De nombreux panneaux de villes et villages ont été retournés ces dernières heures en Moselle. Le phénomène qui touche déjà une bonne partie de départements français s'étend. Qui fait ça? Et dans quel but? Réponses.

Ce n'est pas une farce, ni un acte malveillant, mais bien une opération de "com" insolite et rondement menée à l'échelle de la France. Doucement mais sûrement le phénomène qui fait retourner tourner la tête des automobilistes et s'interroger tous les curieux, contamine de plus en plus de communes françaises.

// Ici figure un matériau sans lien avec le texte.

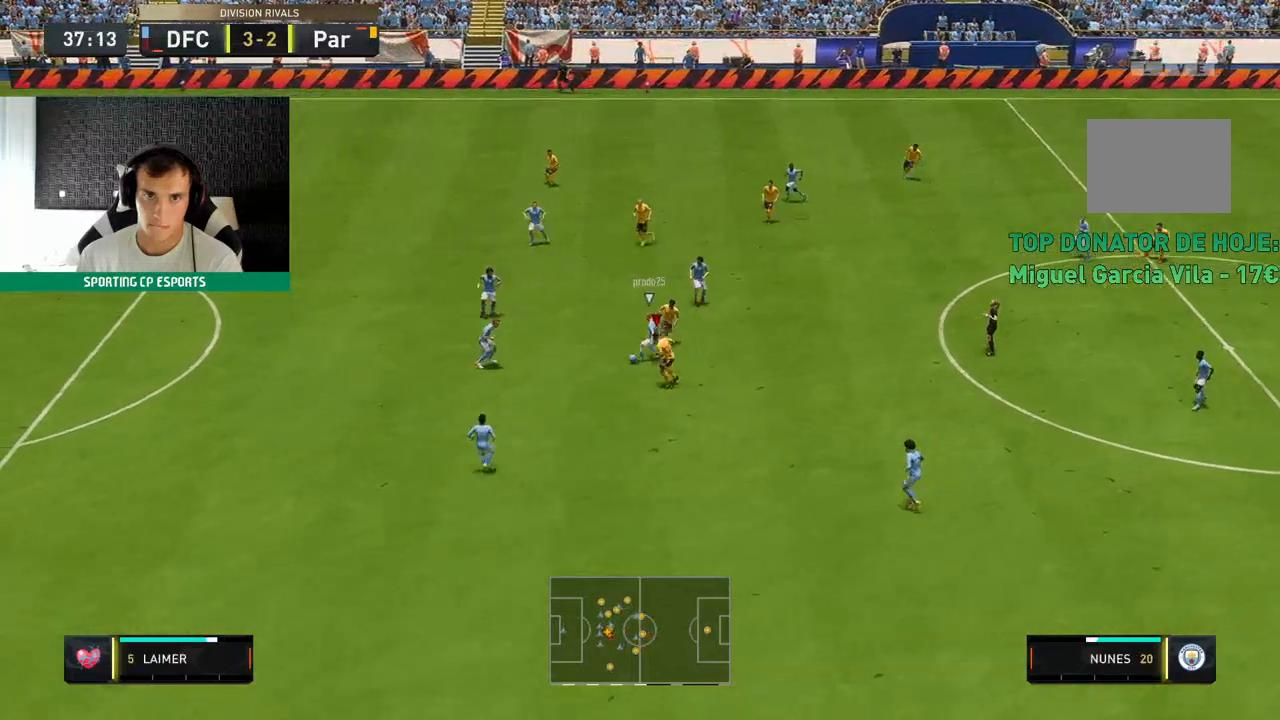
{"dt_ms": 500, "buttons": ["R2"], "left_stick": "left", "events": [[433, "R2", "down"]]}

Après le Tarn, premier département touché, le Haut-Rhin, le Var, la Creuse, etc. nombre de panneaux de villes et de villages de Moselle ont été retournés au cours des derniers jours comme à Metz, Bousse, Trémery, Montrequienne, Charly-Oradour, Faulquemont, Créhange et des dizaines d'autres.

Baptisée "On marche sur la tête", cette opération d'envergure menée à l'entrée des agglomérations a été lancée par le puissant syndicat de la Fédération nationale des syndicats d'exploitants agricoles (FNSEA) et le syndicat des Jeunes Agriculteurs pour faire entendre leurs revendications après plusieurs semaines à se faire entendre dans les rues. Comme lors de la journée de mobilisation du 21 novembre qui a vu près de 200 tracteurs traverser Metz.

"Une série de mesures et de normes qui n'ont ni queue, ni tête"

Leurs revendications sont multiples - elles concernent le stockage de l'eau, l'étiquetage, les pesticides, etc. -  mais témoignent du décalage entre la réalité économique des producteurs et les décisions politiques au niveau national, mais aussi européen, qui parfois se contredisent ou ne sont pas abouties. Les agriculteurs dénoncent des normes environnementales de plus en plus contraignantes.

"Globalement on dénonce à travers cette action toutes les mesures que le gouvernement prend sans réfléchir, mais aussi sans apporter de solution", résume Marc Bodo, secrétaire général des Jeunes agriculteurs de Moselle. Avant de résumer un sentiment partagé par la profession qui manifeste un ras-le-bol: "On veut nous imposer une série de mesures et de normes qui n'ont ni queue, ni tête, et qui ne sont pas applicables par nous, les exploitants".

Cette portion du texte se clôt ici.